── INPUT RECORDS ──
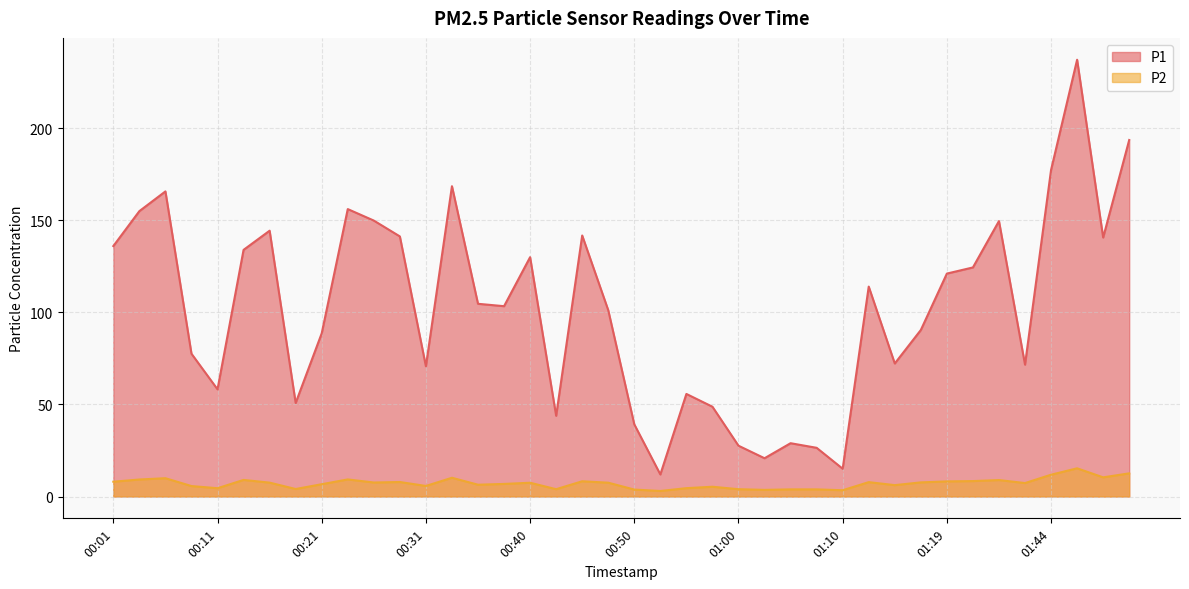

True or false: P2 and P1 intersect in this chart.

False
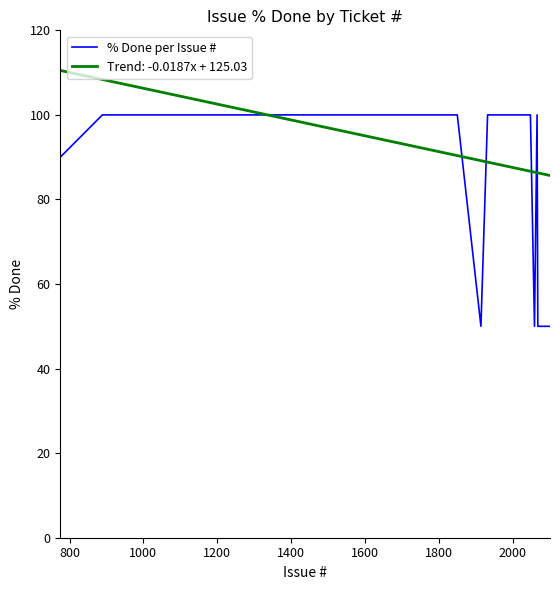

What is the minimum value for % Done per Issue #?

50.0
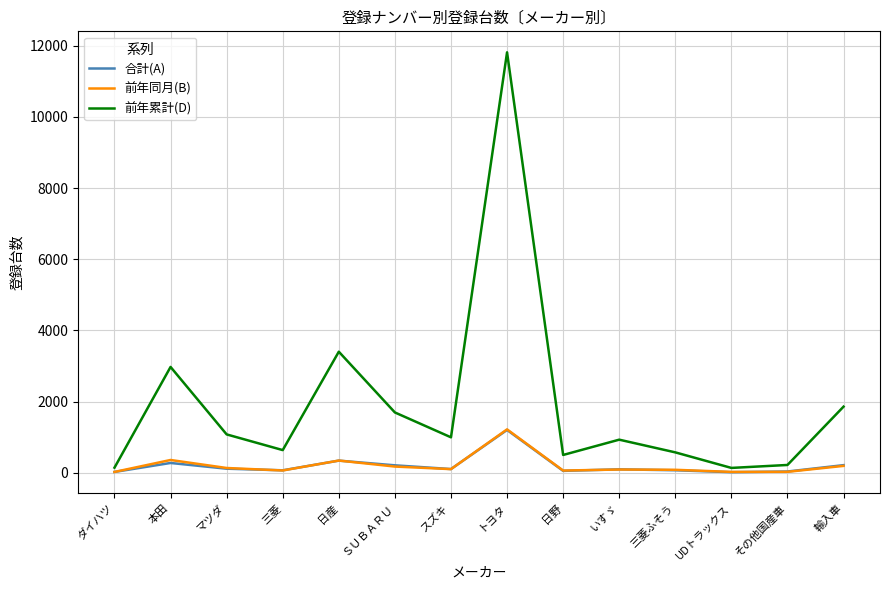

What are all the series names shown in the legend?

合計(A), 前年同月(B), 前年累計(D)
───
── INPUT RECORDS ──
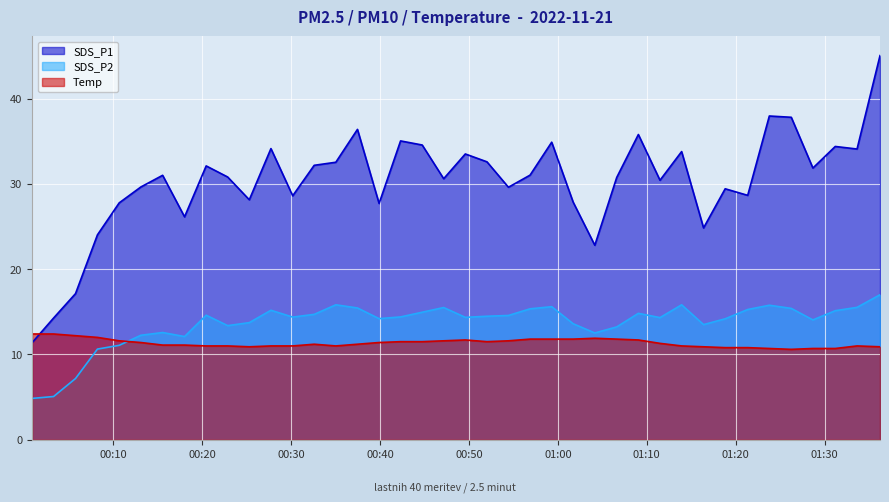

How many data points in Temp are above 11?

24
───
**TO DO:** Lay out the lines of the rows above as a JSON list of strings, one string per line, beginning at the line containing "True or false: P2" and ending at the line containing "What are all". Leave out blank lines and pictures.

**RESPONSE FOR THIS EXERCISE:**
[
  "True or false: P2 and P1 intersect in this chart.",
  "False",
  "What is the minimum value for % Done per Issue #?",
  "50.0",
  "What are all the series names shown in the legend?"
]